Records excerpted from a collection

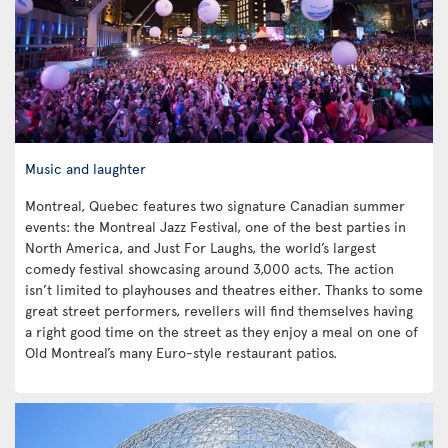
Music and laughter
Montreal, Quebec features two signature Canadian summer
events: the Montreal Jazz Festival, one of the best parties in
North America, and Just For Laughs, the world’s largest
comedy festival showcasing around 3,000 acts. The action
isn’t limited to playhouses and theatres either. Thanks to some
great street performers, revellers will find themselves having
a right good time on the street as they enjoy a meal on one of
Old Montreal’s many Euro-style restaurant patios.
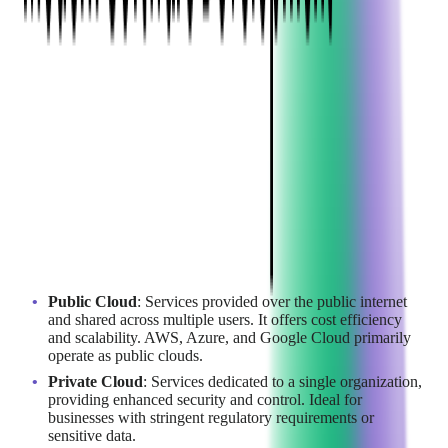
The Basics of Cloud
Computing
Cloud computing enables businesses to access computing
resources over the internet, eliminating the need for physical
hardware and infrastructure. Understanding the different types
of cloud deployment models is essential for choosing the right
solution:
Public Cloud
: Services provided over the public internet
and shared across multiple users. It offers cost efficiency
and scalability. AWS, Azure, and Google Cloud primarily
operate as public clouds.
Private Cloud
: Services dedicated to a single organization,
providing enhanced security and control. Ideal for
businesses with stringent regulatory requirements or
sensitive data.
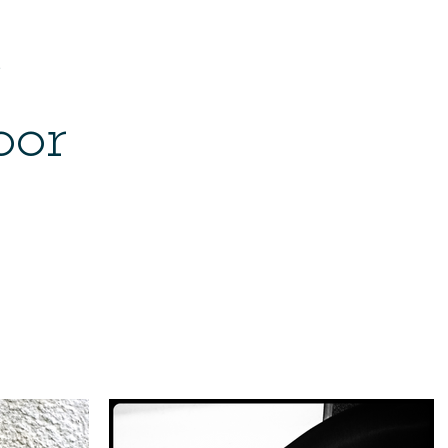
e
bor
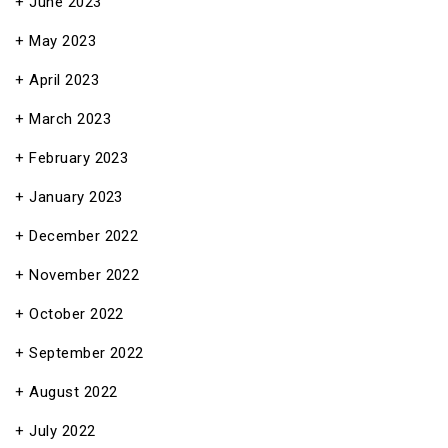
June 2023
May 2023
April 2023
March 2023
February 2023
January 2023
December 2022
November 2022
October 2022
September 2022
August 2022
July 2022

**Exercise instructions**.
Exactly the lines from the one with "and scalability. AWS, Azure, and" through the end of the records should be written out, and only those. Pictures do not belong in the copy.

**The completed task**.
and scalability. AWS, Azure, and Google Cloud primarily
operate as public clouds.
Private Cloud
: Services dedicated to a single organization,
providing enhanced security and control. Ideal for
businesses with stringent regulatory requirements or
sensitive data.
e
bor
June 2023
May 2023
April 2023
March 2023
February 2023
January 2023
December 2022
November 2022
October 2022
September 2022
August 2022
July 2022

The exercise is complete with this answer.